New Analysis: Fast-Tracking Tax Cuts a Stimulus Failure
New research from The Australia Institute demonstrates that bringing forward Stages 2 and 3 of the Government’s income tax cuts would mainly benefit high income earners and have a very poor stimulatory effect on the economy.
- The benefits of bringing forward the income tax cuts would mainly go to high income taxpayers who are more likely to save the extra money or pay down debt.
- Almost none of the tax cuts would go to low income taxpayers who are more likely to spend it in their local community.
- If stage 2 of the tax cut is brought forward to 2021-22, 91% of the benefit goes to the top 20% while only 4% goes to the bottom half of taxpayers.
- If both stage 2 and 3 are brought forward to 2021-22, 79% of the benefit goes to the top 20% while only 3% goes to the bottom half of taxpayers.
- Neither option gives any tax cut to the bottom 20% of taxpayers.
“Bringing forward the income tax cuts would have a very poor stimulatory effect,” said Matt Grudnoff, Senior Economist at The Australia Institute.
“Stage two and three of the Government’s tax cuts will do far more to increase the savings of high income earners than encourage more spending in the economy that would help to create jobs.
“It is a simple fact of economics that high income earners are more likely to save or pay down debt with the tax cuts, rather than spend the extra funds to help stimulate the domestic economy.

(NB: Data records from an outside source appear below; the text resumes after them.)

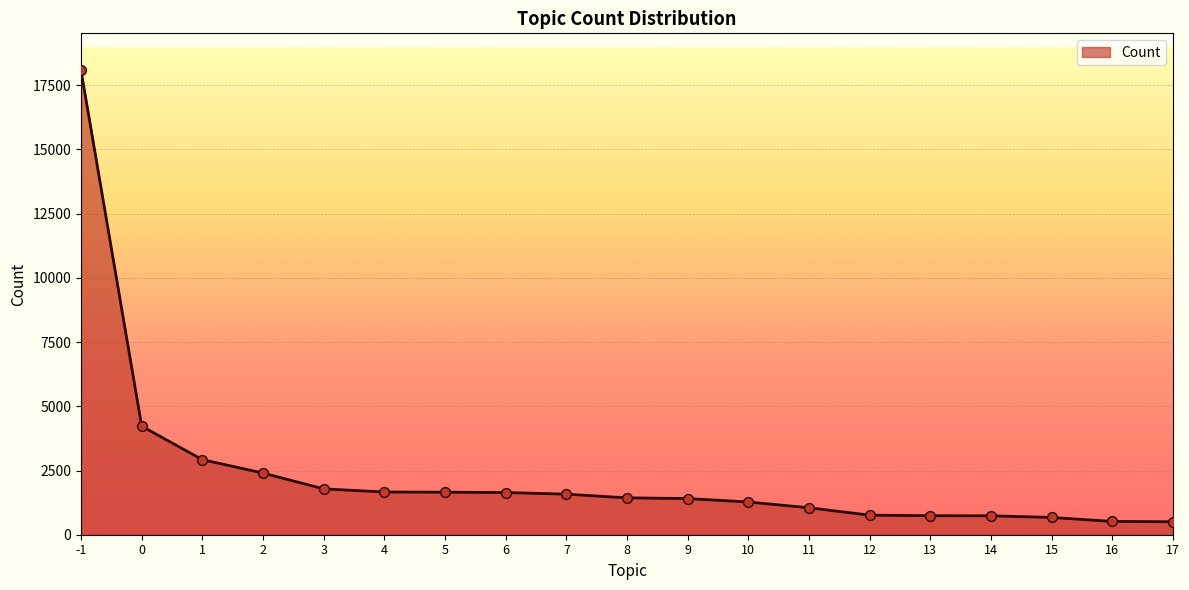

What is the ratio of the value at 17 to the value at 5?

0.3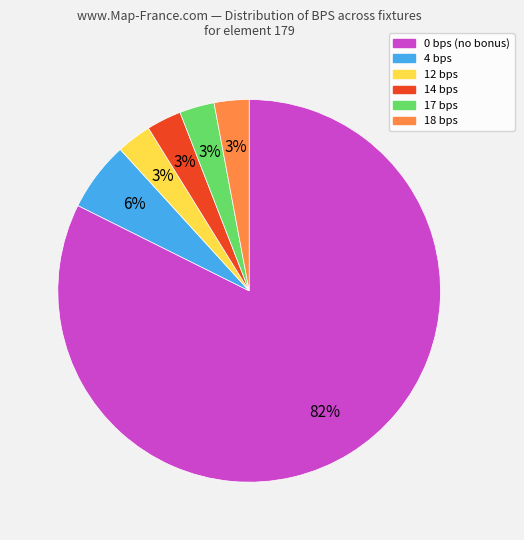

To the nearest percent, what is the difference between the largest and smallest slice percentages?

79%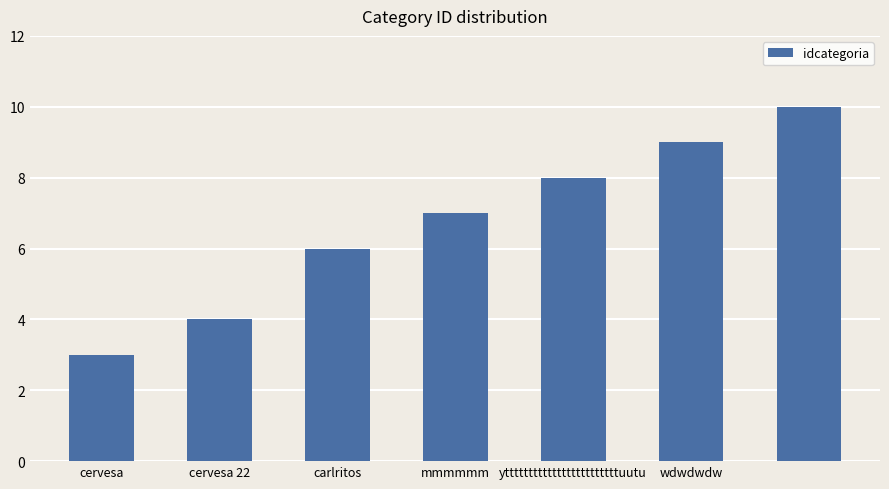

What is the value of the 1st bar from the left?

3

Low income earners, on the other hand, are far more likely to spend some or all of the extra money on much needed essentials in the domestic economy.
“Our research shows that, if the Government does choose to fast-track its income tax cuts, it will do little to improve the health of the economy and will instead increase inequality across the country.
“A more effective way to stimulate the economy would be to invest heavily in direct employment programs or focus on supporting those who are doing it tough by maintaining or increasing the current rate of the JobSeeker supplement.”